*** Opening Data for processing ***
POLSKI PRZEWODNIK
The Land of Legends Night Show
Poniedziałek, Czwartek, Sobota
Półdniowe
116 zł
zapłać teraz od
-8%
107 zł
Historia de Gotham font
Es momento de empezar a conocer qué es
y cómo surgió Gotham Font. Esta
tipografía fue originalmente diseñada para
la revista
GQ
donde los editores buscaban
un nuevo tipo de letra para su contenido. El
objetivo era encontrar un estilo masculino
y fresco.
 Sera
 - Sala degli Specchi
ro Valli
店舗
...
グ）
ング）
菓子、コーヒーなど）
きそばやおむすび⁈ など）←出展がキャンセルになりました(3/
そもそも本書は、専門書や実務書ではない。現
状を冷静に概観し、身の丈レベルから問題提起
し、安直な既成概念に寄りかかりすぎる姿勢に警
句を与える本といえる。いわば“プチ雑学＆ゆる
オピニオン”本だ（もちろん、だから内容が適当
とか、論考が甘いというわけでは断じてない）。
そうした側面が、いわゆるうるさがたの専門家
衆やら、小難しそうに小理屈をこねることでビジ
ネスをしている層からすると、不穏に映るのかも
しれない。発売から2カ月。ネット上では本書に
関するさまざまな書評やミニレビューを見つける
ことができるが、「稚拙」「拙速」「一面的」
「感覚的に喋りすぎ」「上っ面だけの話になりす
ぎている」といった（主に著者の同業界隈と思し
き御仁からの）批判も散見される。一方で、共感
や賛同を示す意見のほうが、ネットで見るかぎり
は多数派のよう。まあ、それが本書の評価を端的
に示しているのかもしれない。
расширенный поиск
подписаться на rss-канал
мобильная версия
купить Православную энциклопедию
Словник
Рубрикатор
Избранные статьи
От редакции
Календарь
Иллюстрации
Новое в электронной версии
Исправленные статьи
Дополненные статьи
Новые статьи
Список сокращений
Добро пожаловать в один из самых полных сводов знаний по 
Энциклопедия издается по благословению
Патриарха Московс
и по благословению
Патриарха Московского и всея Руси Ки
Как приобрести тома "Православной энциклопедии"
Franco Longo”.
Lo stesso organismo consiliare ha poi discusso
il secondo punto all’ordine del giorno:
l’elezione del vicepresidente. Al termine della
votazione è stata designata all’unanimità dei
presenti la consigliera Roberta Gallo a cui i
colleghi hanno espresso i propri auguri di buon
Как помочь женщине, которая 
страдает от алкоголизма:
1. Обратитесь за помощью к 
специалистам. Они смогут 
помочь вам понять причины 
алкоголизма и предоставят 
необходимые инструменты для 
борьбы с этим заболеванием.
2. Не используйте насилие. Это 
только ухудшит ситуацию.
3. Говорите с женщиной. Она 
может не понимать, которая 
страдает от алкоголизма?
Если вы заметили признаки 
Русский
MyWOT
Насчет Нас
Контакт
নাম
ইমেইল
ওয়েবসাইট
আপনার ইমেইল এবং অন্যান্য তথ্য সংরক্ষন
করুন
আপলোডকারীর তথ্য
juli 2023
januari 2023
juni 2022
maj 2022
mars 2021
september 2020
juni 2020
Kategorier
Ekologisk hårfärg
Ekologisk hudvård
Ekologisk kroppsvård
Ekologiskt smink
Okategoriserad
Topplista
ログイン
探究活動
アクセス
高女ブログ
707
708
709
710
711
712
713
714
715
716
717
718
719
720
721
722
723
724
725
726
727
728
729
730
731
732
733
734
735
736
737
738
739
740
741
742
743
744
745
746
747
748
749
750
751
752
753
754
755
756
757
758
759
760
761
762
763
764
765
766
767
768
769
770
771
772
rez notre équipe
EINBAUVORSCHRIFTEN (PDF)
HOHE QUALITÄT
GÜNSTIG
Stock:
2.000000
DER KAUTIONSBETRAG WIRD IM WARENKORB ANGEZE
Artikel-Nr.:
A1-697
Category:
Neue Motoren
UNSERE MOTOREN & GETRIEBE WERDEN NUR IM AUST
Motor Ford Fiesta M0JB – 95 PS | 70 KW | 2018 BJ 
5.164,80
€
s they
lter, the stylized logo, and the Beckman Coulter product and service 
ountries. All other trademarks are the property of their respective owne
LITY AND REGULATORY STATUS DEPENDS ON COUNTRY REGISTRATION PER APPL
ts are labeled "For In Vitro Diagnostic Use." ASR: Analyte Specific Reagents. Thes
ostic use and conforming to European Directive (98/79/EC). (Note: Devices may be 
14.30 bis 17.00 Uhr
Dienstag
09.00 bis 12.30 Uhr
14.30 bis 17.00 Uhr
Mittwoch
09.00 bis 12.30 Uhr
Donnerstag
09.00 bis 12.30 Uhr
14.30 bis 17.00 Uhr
*** Closing Data for processing ***
Look through the entries above and list every line containing "помочь".

• [Output]
Как помочь женщине, которая 
помочь вам понять причины 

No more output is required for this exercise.